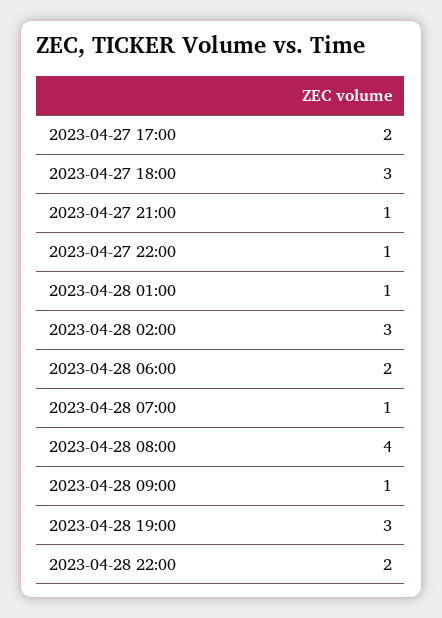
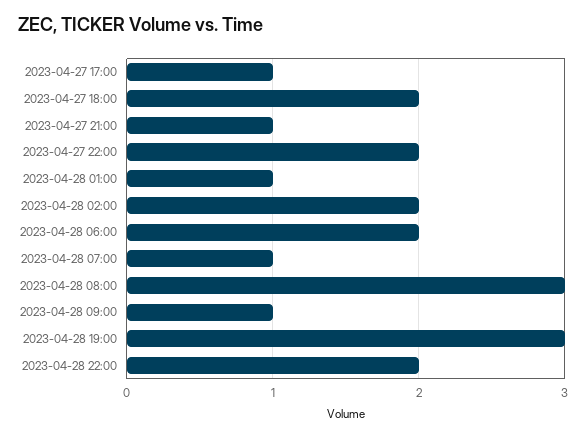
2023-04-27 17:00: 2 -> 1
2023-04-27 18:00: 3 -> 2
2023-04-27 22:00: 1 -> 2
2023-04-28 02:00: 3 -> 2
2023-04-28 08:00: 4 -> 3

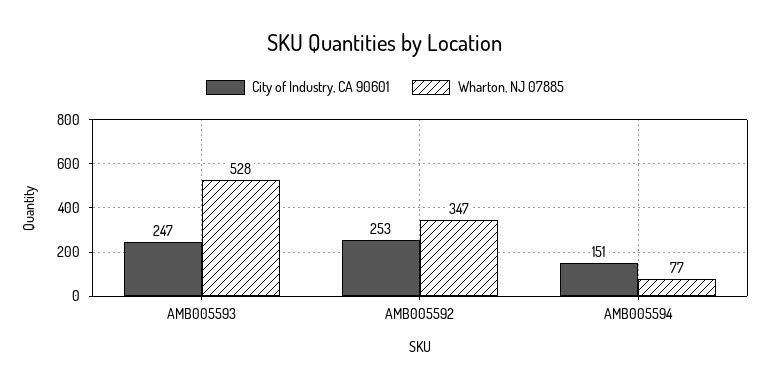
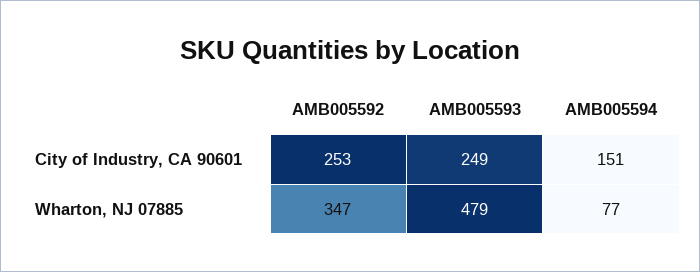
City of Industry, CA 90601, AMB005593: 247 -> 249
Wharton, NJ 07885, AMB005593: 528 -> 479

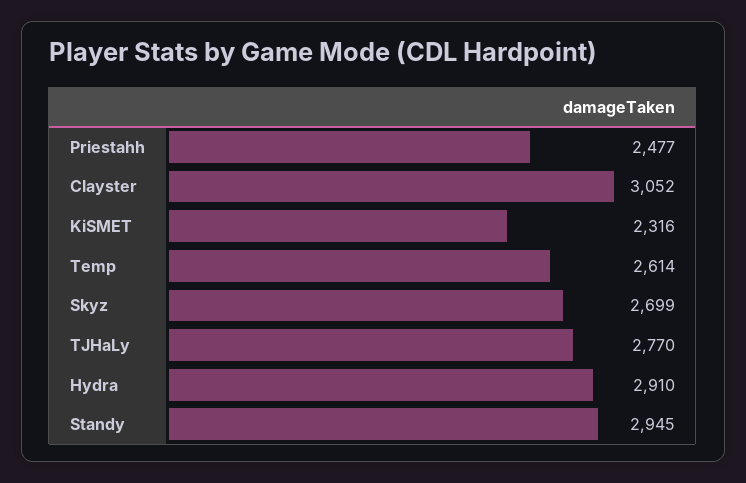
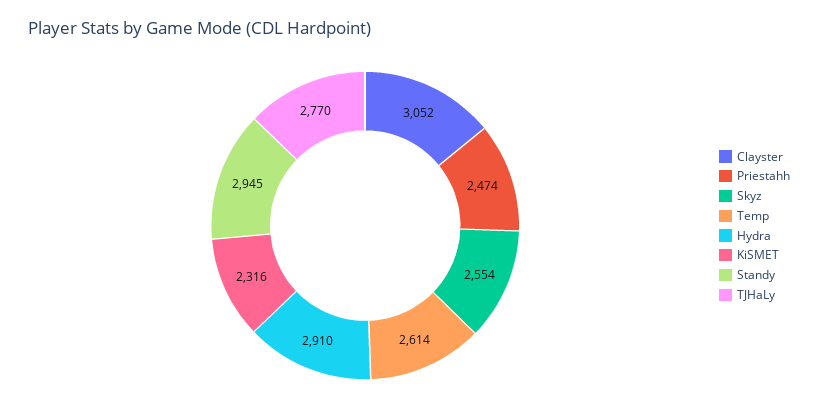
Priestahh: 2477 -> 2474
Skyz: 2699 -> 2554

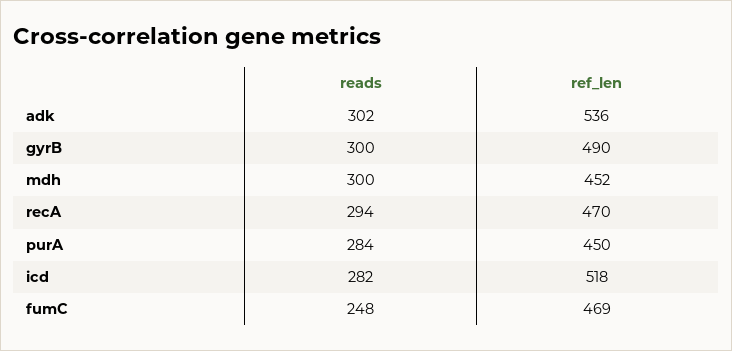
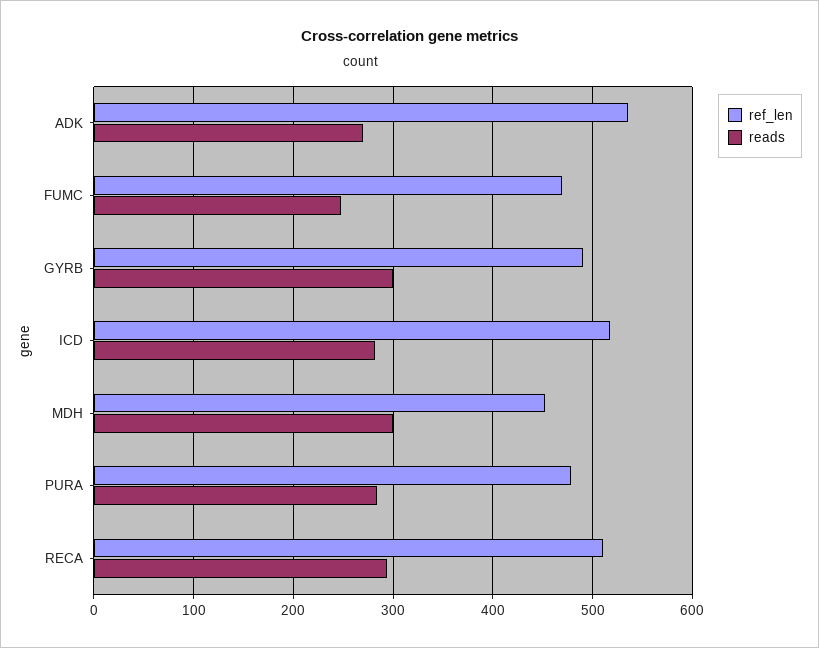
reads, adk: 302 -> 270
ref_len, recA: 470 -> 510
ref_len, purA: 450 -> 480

--------------------------------

# To do:
Without the pictures, retype exactly the lines from the one that holds "Skyz: 2699 -> 2554" to the last line of the data above, both of them included.

# Result:
Skyz: 2699 -> 2554

reads, adk: 302 -> 270
ref_len, recA: 470 -> 510
ref_len, purA: 450 -> 480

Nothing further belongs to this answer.